"Bo Diddley", "Bo Diddley is a Gunslinger", "Hey Bo Diddley", "Story of Bo Diddley", "Bo Diddley's Dog", "BoJam", "Bo Guitar", "Diddley Daddy". Não são títulos de autobiografias, mas canções de um dos papas do rock, blues e rhythm & blues. Louvado por Deus e Jesus & Mary Chain, que para ele gravaram "Bo Diddley is Jesus". Amém.
Ella McDaniel inventou um músico maior que a pretensão. Ella é ele, Bo Diddley, que aos 16 anos boxeava e ouvia dos fãs: "Go, Bo Diddley". Ele não sabia o que isso significava. Mas gostou do apelido, que virou nome e primeiro compacto, em 1955. Também o maior sucesso e faixa que abre The Chess Box, uma caixa de dois CDs com 45 canções, quatro raridades e nove faixas inéditas, junto com um livreto de 24 páginas.
Bo era personagem de si próprio. Criatura maior que o criador. Nascido em 28 de dezembro de 1928, Ella Bates tomou da tia Gussie McDaniel o sobrenome. Com ela, saiu do cafundó de McComb, Mississipi. A mãe, pobre, o deixou na mão da tia, que o levou a Chicago e ao estudo do violino clássico.
Aos doze ouviu o primeiro disco de blues, num lar envolto na religiosidade do gospel. John Lee Hooker o enfeitiçou. Um ano depois, a irmã Lucille o presenteou com o primeiro instrumento. As luvas de boxe vieram a seguir. Aos 15 anos, Ella era semiprofissional e ganhava batendo os trocados para viver. Ganhou nas batidas o apelido de toda a vida.
Da brincadeira da primeira banda, The Hipsters, ficou o estilingado nas cordas da guitarra. De sons perdidos na memória vieram os tambores da África de sua música. Da amizade de Jerome Green ressoaram as maracas de Cuba na percussão. Das canções de pergunta-e-resposta dos shouting blues que ouvia ecoaram as harmonias vocais que influenciariam o rap. Da guitarra tocada com aulas de violino estalaram os acordes que Bo não soube explicar, do mesmo jeito que não sabe por que é Bo.
Rolling Stones, Buddy Holly, Animals, Yardbirds, Shadows, Bobby Vee, Eric Clapton, Jimi Hendrix, The Doors, The Who. O "who´s who" do rock e blues bebeu das canções e se envenenou no beat da square guitar, a guitarra retangular que Bo bolou e construiu em 1958. Um instrumento engraçado como o seu criador.
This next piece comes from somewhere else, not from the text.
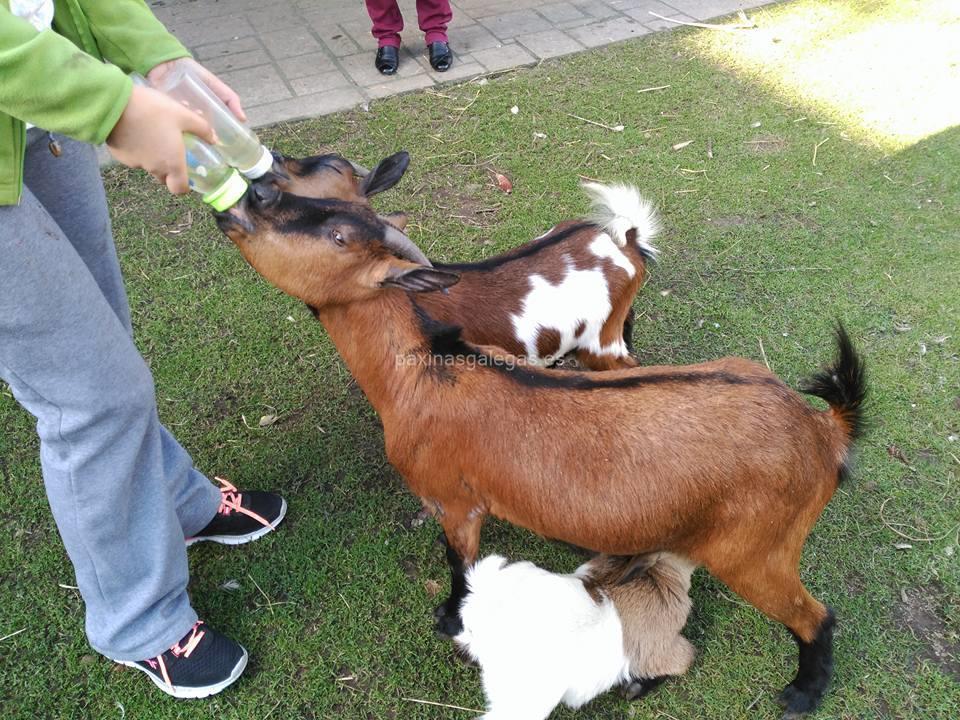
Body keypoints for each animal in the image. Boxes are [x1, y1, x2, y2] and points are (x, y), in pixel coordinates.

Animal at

The Chess Box abre com o groove inconfundível de "Bo Diddley", seu maior sucesso, que chegou ao Top #10 de rhythm & blues em 1955. Punhados de artistas dariam a alma e os bolsos pelo lado B do compacto de estreia, o escorregadio blues "I'm a Man". "Pretty Thing" deu nome a uma banda inglesa dos anos 1960. "Who Do You Love?" pergunta e tem como resposta os suspiros das muitas senhoras Diddley. "Before You Accuse Me" é outra paulada bluesy.
O primeiro CD, que compreende canções de 1955 a 1959, tem três inéditas, que são versões alternativas para jóias lascadas como "Bring it to Jerome". O segundo disco começa ainda em 1959 e chega até 1968, com o tema "Bo Diddley 69". Não, apesar dele, não é sacanagem. A canção já era influenciada pelo soul da Motown e com batidas da Stax. Duas das tantas gravadoras que vivem dos ecos de Diddley, mas que esquecem que ele está vivo.